What you describe is more akin to being done with the game. In practice, the result is the same: you don't play the game anymore (or a specific instance of the game in case of multi-playthroughs). In absolute, the game isn't finished (some games don't have an end, though. For them, the two notions can mean the same).
My point is that the idea of the main quests being mandatory isn't necessarily true. The main quests are only mandatory if the player has decided to complete the main quest.
This isn't true for all players.
Let's say that in DA2 case, I decide what story I want to be told, but the motivations and emotions are very much mine, at some points. At others, the disconnect is very strong and feels like Hawke is under mind control. This game is hit and miss on many aspects.
Which, I think, makes it a miss. If Hawke behaves as if under mind control, then DA2 has broken your character. There's no way for the motives you determine (which I'll agree DA2 does sometimes let you do) to form part of a coherent whole if aspects of that whole are determined without any input from you.
The player then can only then ignore the mond control section and accept that parts of the game may no longer make sense. That's not an acceptable solution.

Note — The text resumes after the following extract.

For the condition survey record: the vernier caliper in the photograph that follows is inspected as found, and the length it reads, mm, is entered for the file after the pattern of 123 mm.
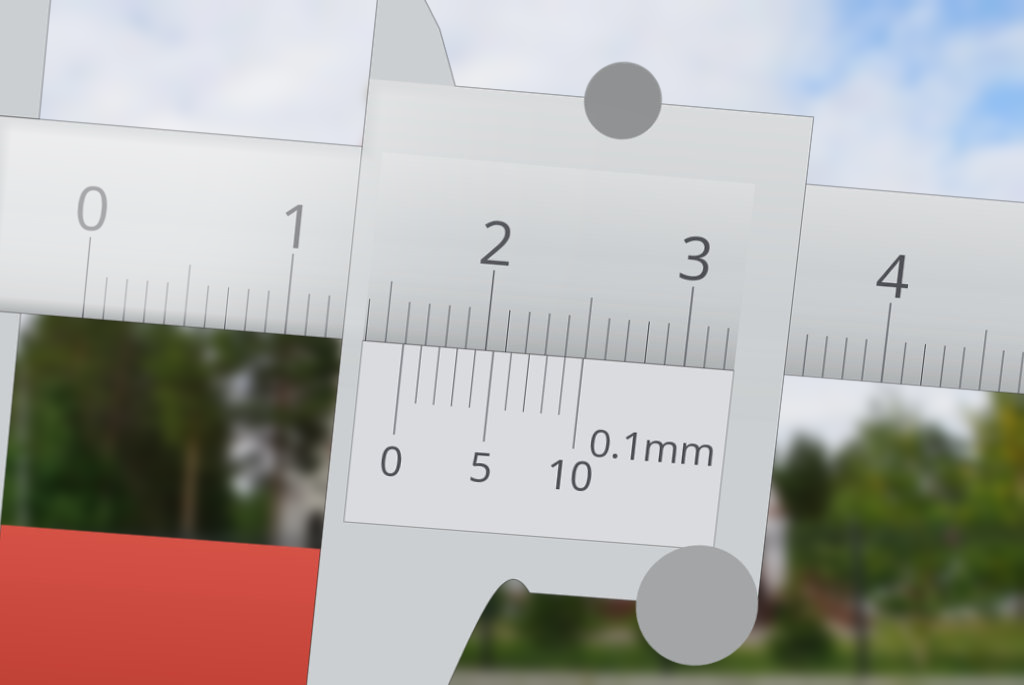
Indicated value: 15.9 mm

I cannot start with a blank slate because too many things have already been decided in my stead (and that's unfortunate), but I have still enough room to inject things that come from me, and not always passively follow and "control" the plot by choices and see where it leads Hawke, which is what I do with preset characters.

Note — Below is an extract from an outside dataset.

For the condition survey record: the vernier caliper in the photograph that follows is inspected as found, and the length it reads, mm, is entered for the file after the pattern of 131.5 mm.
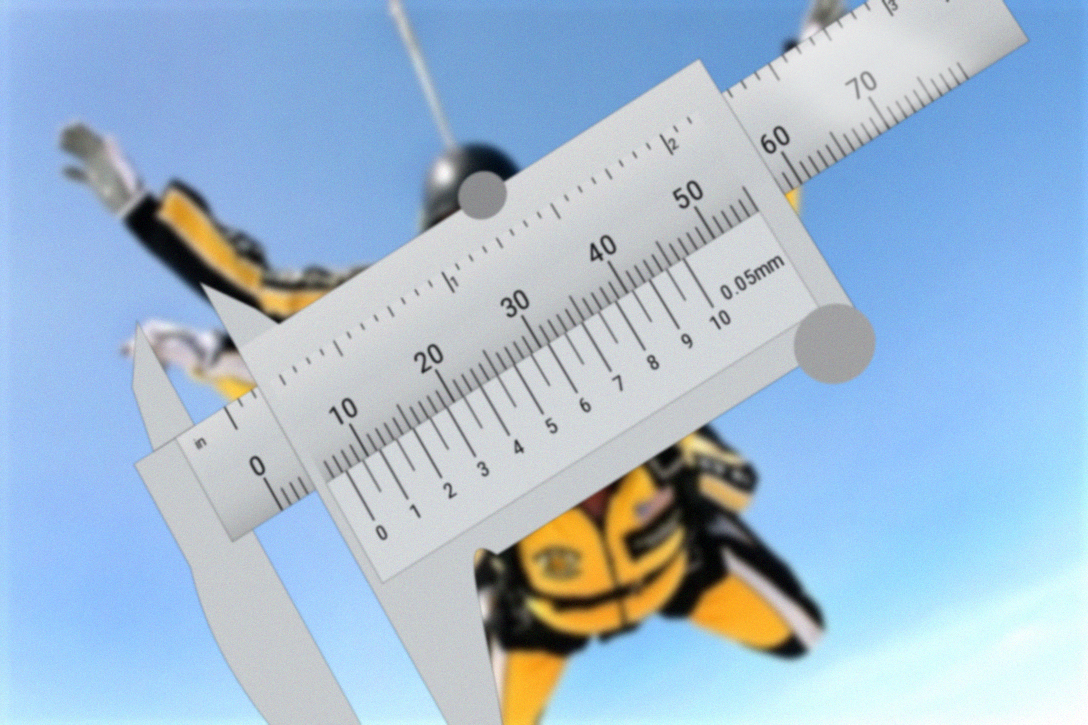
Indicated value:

I don't see how injecting your own content can be any fun at all when you know the game will, at some point, ruin it.
I'd say it very much depends on what type of game / subgenre you're expecting to play, but I generally agree with you. DA2 does it backward if you want and expect full character control.

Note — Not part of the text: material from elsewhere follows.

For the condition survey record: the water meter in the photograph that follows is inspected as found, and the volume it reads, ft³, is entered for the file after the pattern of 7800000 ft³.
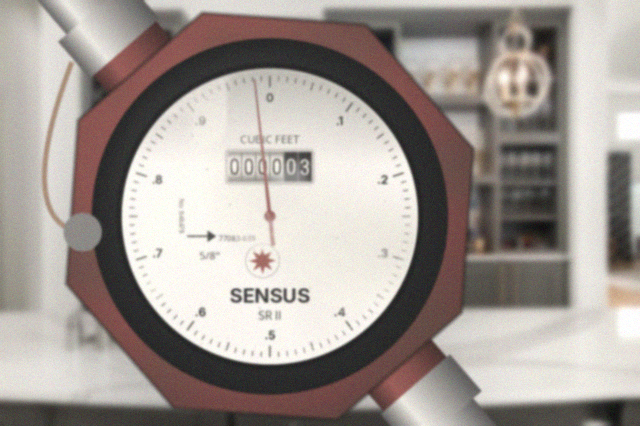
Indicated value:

That's exactly what I want. I want to craft a character and set him loose to see what he does.
If said control being rarely granted is what was intended - for whatever reasons - then it doesn't do it backward, it does what it was designed to do.
Yes, but it also then fails to allow roleplaying. If you can't know why your character would do something, then you cannot know what it is he would do.
I don't think it's actually the case, though. I think it tries to hit a middle ground but fails on the finish line due to rushed writing.
I'll agree that BioWare didn't intend DA2 to work as badly as it did, but I can't fault the writing. I fault a lot of the quest design, and I fault the wrong-headed paraphrase system.
But I also have no idea what they were actually going for. Some of their design decisions appear to have no purpose beyond limiting player agency.
Again, I agree. My point isn't that Hawke is a blank slate, nor that you're allowed to nuance him the exact way you want (not even approximately, actually), but that there is still enough room for personal flavor not to label him a preset character.
The only way for Hawke to maintain any semblance of coherence is for the player to accept BioWare's design in its entirety.
And that leaves nothing for the player to do.
This said, I've yet to play a game that truly does. Not even the very undefined and free Nerevarine wasn't sometimes forced into actions or dialog options that clashed with the personality and motivations I envisioned.
I've played many games that allowed tremendous freedom. I can't claim limitless freedom, necessarily, but the number of times a genuinely good game should force the PC down any path the player didn't want should number fewer than 10, and not number in the thousands as DA2 does.
It's possible that my understanding of language and interaction allows me to see mor freedom than other people see. I don't think most states of mind require specific assopciated behaviour, so I'm far less likely to see a list of dialogue options and complain that the thing I want to do isn't listed. In any situation, there are innumerable things I could do that would be consistent with my character, and chances are at least one of them is available in that list of options.
But DA2 didn't even let me see the options, so I couldn't even choose the one that wouldn't break my character.
I know that you hate this argument, but there's still technical limitations due to the binary medium. The only way I could imagine a narrative following the PC motivations exactly, would be a very undefined, protean one. It's not impossible; I'm just not sure it would be enjoyable, nor that it would be in the spirit of the very plot-driven DA franchise.
How do you think this could be done, in practice?
I think roleplaying games produce strong emergent narratives, and those narratives always hew close to the PC's motivations. The authored narrative, or 'story' in BioWare's parlance, is merely backdrop.